Now we give Nutri-Grade Ratings to Everything:

Nutri-Grade labels are expanding, but why stop at food? Let’s rate everything, from TikTok trends to parenting.

The Ministry of Health’s (MOH) ongoing campaign against sugar is ramping up, and now they’re tackling salt. Packaged salt, sauces, seasonings, instant noodles, and cooking oils will soon bear their own Nutri-Grade labels, marking a shift in how we evaluate food products. No longer will sweetened drinks be the only items marked with these dubious ratings. But if we’re going to grade food, why stop there? Let’s give everything a rating!

Nutri-Grade (Yes, We’re Grading Nutri-Grade)
Nutri-Grade: C
You’re telling me Coke Zero gets a Nutri-Grade B while full-fat milk is rated C? Seriously, make it make sense.

That Viral TikTok Cucumber Salad
Nutri-Grade: A
This salad has soy sauce and MSG (MOH, avert your eyes), but by god, it’s delicious. Eating your veggies should get you an ‘A,’ even if it takes a sprinkle of sodium.

Joining a Run Club
Nutri-Grade: B
What does running have to do with Nutri-Grade? Well, everything gets a grade now, so stick with me. I started running as a late-life crisis coping mechanism, and now it’s a regular part of my routine. It’s good for both physical and mental health—just be careful not to wreck your knees.

Looking for Love on Dating Apps
Nutri-Grade: D
Please, people, get more creative than “looking for someone to delete this app with” or “long romantic walks to the fridge.” Slim pickings on these apps may lead to pessimism, possibly even inspiring you to join a run club as a distraction. Use at your own risk.

Having Kids
Nutri-Grade: C
It’s rewarding, sure. But kids might cause an increase in stress and blood pressure. Best enjoyed in limited doses.
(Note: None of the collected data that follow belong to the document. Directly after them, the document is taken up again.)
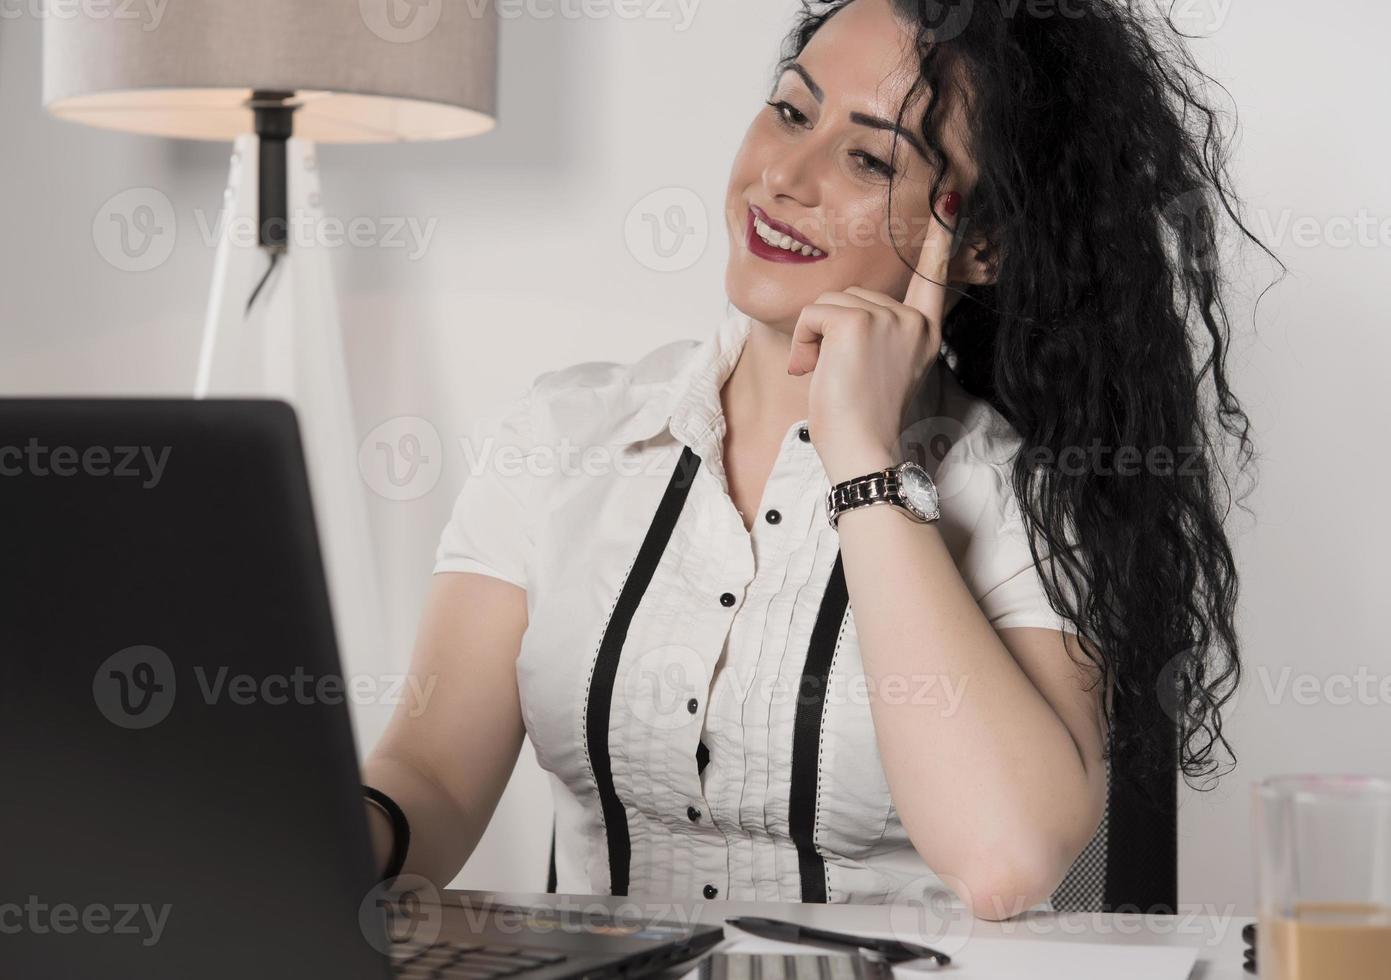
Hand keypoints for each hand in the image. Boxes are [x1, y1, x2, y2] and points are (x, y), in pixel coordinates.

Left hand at [788, 191, 958, 484]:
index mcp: (924, 333)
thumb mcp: (877, 369)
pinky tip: (813, 370)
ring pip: (829, 303)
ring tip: (827, 375)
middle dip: (830, 331)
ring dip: (814, 338)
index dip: (940, 238)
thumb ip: (875, 334)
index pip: (932, 277)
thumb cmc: (862, 422)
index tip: (950, 197)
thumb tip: (842, 314)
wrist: (863, 450)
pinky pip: (812, 315)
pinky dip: (802, 343)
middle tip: (837, 374)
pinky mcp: (857, 322)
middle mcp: (912, 321)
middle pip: (852, 294)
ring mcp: (888, 319)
Financial Aid for Retrenched Workers
Nutri-Grade: A
The government’s effort to provide up to $6,000 for retrenched workers is very thoughtful. Helping jobseekers and those upskilling is vital. It took a while, but it’s better late than never.
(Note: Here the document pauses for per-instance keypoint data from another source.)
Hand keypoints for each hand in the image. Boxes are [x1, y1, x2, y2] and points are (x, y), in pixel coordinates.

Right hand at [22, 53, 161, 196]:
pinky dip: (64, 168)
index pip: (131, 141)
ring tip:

The New Brandy Melville Store
Nutri-Grade: F
No matter how trendy your TikTok FYP makes it seem, splurging on one-size-fits-all fast fashion isn’t healthy for your wallet. I’m not trying to yuck anyone’s yum, but maybe rethink giving your money to a company that’s been accused of racism, fatphobia, and mistreatment of its workers?
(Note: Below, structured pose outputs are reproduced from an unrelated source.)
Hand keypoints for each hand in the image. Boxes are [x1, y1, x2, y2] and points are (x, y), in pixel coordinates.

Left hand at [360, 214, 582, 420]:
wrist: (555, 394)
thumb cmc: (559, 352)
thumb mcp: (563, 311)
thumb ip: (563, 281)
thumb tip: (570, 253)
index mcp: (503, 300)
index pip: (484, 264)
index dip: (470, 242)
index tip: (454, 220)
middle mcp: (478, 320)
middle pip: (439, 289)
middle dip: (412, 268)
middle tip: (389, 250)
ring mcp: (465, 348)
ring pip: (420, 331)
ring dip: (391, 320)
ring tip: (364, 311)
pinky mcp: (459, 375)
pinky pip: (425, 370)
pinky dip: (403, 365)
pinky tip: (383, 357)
Real Estate and Property Agents
Nutri-Grade: B-
They get a bad rep, but some agents genuinely try to do right by their clients. The collective hate is probably more about the sky-high property prices. When buying a house is already expensive, adding a commission fee feels like cutting off a pound of flesh.

Skibidi Toilet
Nutri-Grade: Skibi-D
How do you quantify social media brainrot and assign it a letter grade? I don’t know. I’m too busy being a sigma and looksmaxxing. Do I have rizz yet? Or do I have negative aura?

Mustafa Centre (the 24-Hour Version)
Nutri-Grade: A+
Mustafa is an institution where you can find anything and everything for an affordable price, and it’s this millennial’s Disneyland. For the first time since the pandemic hit, the beloved department store is returning to 24-hour operations. This is it: the truest indication that the pandemic is well and truly over.

Rice (the Food)
Nutri-Grade: A
Yes, yes, there are other grains that are better for you. But without rice, there is no Hainanese chicken rice, nasi padang, nasi lemak, nasi goreng, or cai fan. This cornerstone of Asian food deserves nothing less than an ‘A’ grade.

Rice (the Publication)
Nutri-Grade: A(?
Not to toot our own horn—but we try our best to feed your mind. In a world of fast-food content, consuming some homecooked rice might be the healthier choice.